While the world watched over the past two weeks, the Chicago Blackhawks’ captain put on a show worthy of every accolade he received. The Directorate named Jonathan Toews the tournament’s Most Outstanding Forward, and he was voted onto the All-Olympics team by the media. If USA goalie Ryan Miller hadn’t played one of the best seven game stretches imagineable, Toews would have likely been named the tournament’s MVP as well.
But is Toews now emerging as a new face of the game?
He was voted the youngest captain in the history of the Blackhawks before the 2008-09 season began, and has continued to hold that role through this season. Earlier this season, the Blackhawks made arguably their best investment ever by locking up Toews, Kane and Duncan Keith with long-term contracts. Toews, with Kane, will be in Chicago for at least the next five years, and both have indicated their wanting to stay in the Windy City longer.

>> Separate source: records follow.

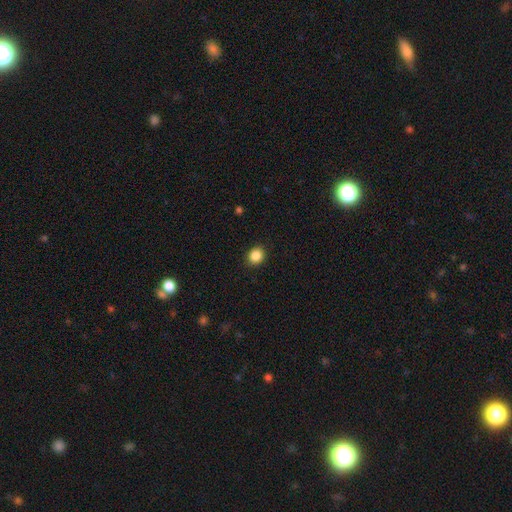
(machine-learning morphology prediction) A smooth galaxy with no disk features (86%) that is round (68%).

Vote fractions:
- Smooth or featured? smooth: 86% / star or artifact: 10% / featured or disk: 4%
- How rounded? round: 68% / in between: 31% / cigar-shaped: 1%
- Merging? none: 90% / minor disturbance: 7% / major disturbance: 2% / merger: 1%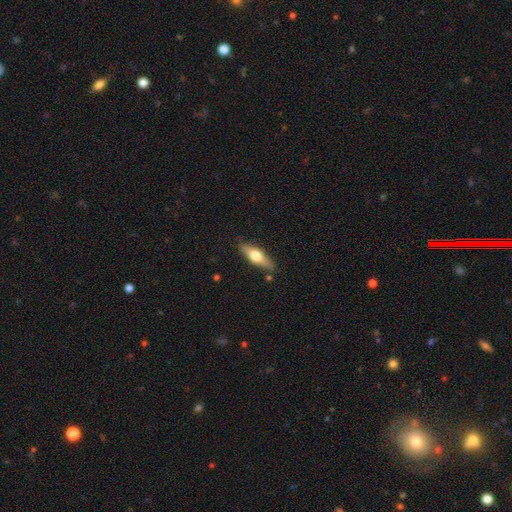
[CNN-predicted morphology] A smooth galaxy with no disk features (49%). Merging: none (84%).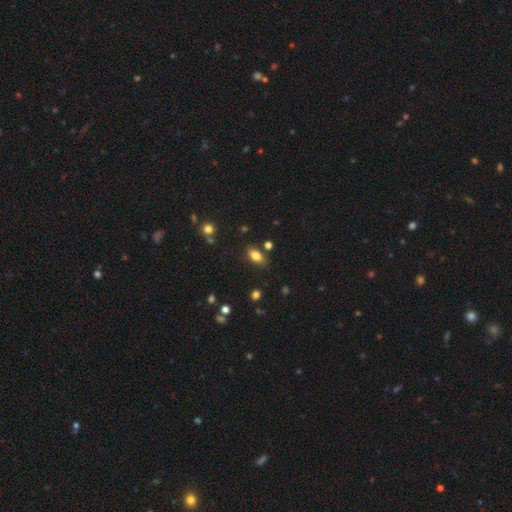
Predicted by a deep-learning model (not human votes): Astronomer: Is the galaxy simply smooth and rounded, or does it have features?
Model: smooth — 82%.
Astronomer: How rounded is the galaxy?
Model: in between — 88%.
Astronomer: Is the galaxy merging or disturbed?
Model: none — 80%.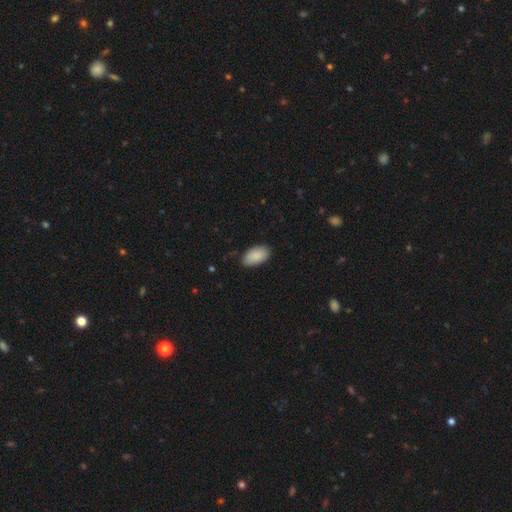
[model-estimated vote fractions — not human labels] Overall: smooth (89%). How rounded: in between (95%). Merging: none (80%).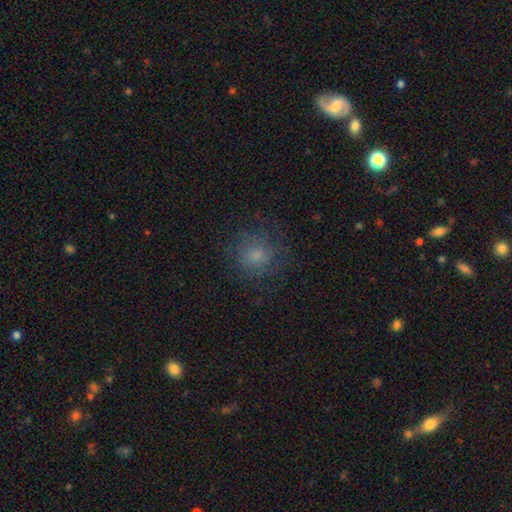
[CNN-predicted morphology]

With Toews and Kane together, the Blackhawks might be looking at the dawn of their Jordan-Pippen Era.
What Toews has that Kane doesn’t, though, is a Canadian birth certificate. In Canada, if you’re a great hockey player, you’re a god. If you’re a great person, even better. And Toews is both.
The reality that Toews is just 21-years old, bilingual, responsible and already the captain of a successful team simply adds to his marketability.
Toews has something that neither Crosby nor Ovechkin can claim as well: a major market. According to the 2008 Census, Chicago is the third-largest city in the United States with a population of approximately 2.85 million people. Ovechkin’s Washington DC area had a population of roughly 590,000, and Crosby’s Pittsburgh is only 310,000 strong. When you then consider that half of Pennsylvania hates Crosby (Flyers fans) and the density of NHL teams up and down the East coast, and then factor in that the nearest teams to Toews in Chicago are Detroit and Minneapolis, the fanbase in the heart of the country to which Toews could be sold is enormous.
What do Crosby, Ovechkin and Kane have that Toews doesn’t? Big goal totals and exposure (which, for Kane, hasn’t always been a good thing). But there is something, unfortunately, about each that someone could not like; Crosby is perceived by many (right or not) as a primadonna, Ovechkin is a physical cheerleader, and Kane has had some PR issues in the last year.
So perhaps this memo needs to go out to Gary Bettman’s office, the NHL Network, NBC, and anyone else selling the NHL to North America. Jonathan Toews is not only one of the best young players in the game, but he’s a great human being. If the league wants to slap the a face on billboards, video games, magazines, Game of the Week promotions, Toews should be the first, not the next, guy in line.